Stored items
- Opening Delimiter -
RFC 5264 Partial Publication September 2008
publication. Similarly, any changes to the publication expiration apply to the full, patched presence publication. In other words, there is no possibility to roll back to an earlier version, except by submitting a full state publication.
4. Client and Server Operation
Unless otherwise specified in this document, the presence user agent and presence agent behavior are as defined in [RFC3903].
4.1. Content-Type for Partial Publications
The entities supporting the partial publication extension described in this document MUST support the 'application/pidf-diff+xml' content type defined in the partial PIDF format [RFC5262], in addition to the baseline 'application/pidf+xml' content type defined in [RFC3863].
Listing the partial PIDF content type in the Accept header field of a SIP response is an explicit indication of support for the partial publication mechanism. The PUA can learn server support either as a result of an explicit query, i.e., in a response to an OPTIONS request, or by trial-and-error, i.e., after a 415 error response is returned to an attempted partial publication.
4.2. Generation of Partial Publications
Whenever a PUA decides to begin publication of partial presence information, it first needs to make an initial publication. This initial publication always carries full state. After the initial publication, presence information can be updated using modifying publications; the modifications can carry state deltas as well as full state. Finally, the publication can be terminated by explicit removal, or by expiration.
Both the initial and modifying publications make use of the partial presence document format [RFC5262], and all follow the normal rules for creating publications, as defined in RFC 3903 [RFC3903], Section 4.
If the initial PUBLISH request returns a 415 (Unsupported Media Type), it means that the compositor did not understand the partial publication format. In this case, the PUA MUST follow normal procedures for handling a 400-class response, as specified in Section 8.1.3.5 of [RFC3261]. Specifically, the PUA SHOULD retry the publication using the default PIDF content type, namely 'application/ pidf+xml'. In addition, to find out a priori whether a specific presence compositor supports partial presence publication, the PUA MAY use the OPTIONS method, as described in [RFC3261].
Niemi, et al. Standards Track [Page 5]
- Closing Delimiter -
#### Exercise
Every record above is to be written out exactly.

#### Answer section
RFC 5264 Partial Publication September 2008
publication. Similarly, any changes to the publication expiration apply to the full, patched presence publication. In other words, there is no possibility to roll back to an earlier version, except by submitting a full state publication.
4. Client and Server Operation
Unless otherwise specified in this document, the presence user agent and presence agent behavior are as defined in [RFC3903].
4.1. Content-Type for Partial Publications
The entities supporting the partial publication extension described in this document MUST support the 'application/pidf-diff+xml' content type defined in the partial PIDF format [RFC5262], in addition to the baseline 'application/pidf+xml' content type defined in [RFC3863].
Listing the partial PIDF content type in the Accept header field of a SIP response is an explicit indication of support for the partial publication mechanism. The PUA can learn server support either as a result of an explicit query, i.e., in a response to an OPTIONS request, or by trial-and-error, i.e., after a 415 error response is returned to an attempted partial publication.
4.2. Generation of Partial Publications
Whenever a PUA decides to begin publication of partial presence information, it first needs to make an initial publication. This initial publication always carries full state. After the initial publication, presence information can be updated using modifying publications; the modifications can carry state deltas as well as full state. Finally, the publication can be terminated by explicit removal, or by expiration.
Both the initial and modifying publications make use of the partial presence document format [RFC5262], and all follow the normal rules for creating publications, as defined in RFC 3903 [RFC3903], Section 4.
If the initial PUBLISH request returns a 415 (Unsupported Media Type), it means that the compositor did not understand the partial publication format. In this case, the PUA MUST follow normal procedures for handling a 400-class response, as specified in Section 8.1.3.5 of [RFC3261]. Specifically, the PUA SHOULD retry the publication using the default PIDF content type, namely 'application/ pidf+xml'. In addition, to find out a priori whether a specific presence compositor supports partial presence publication, the PUA MAY use the OPTIONS method, as described in [RFC3261].
Niemi, et al. Standards Track [Page 5]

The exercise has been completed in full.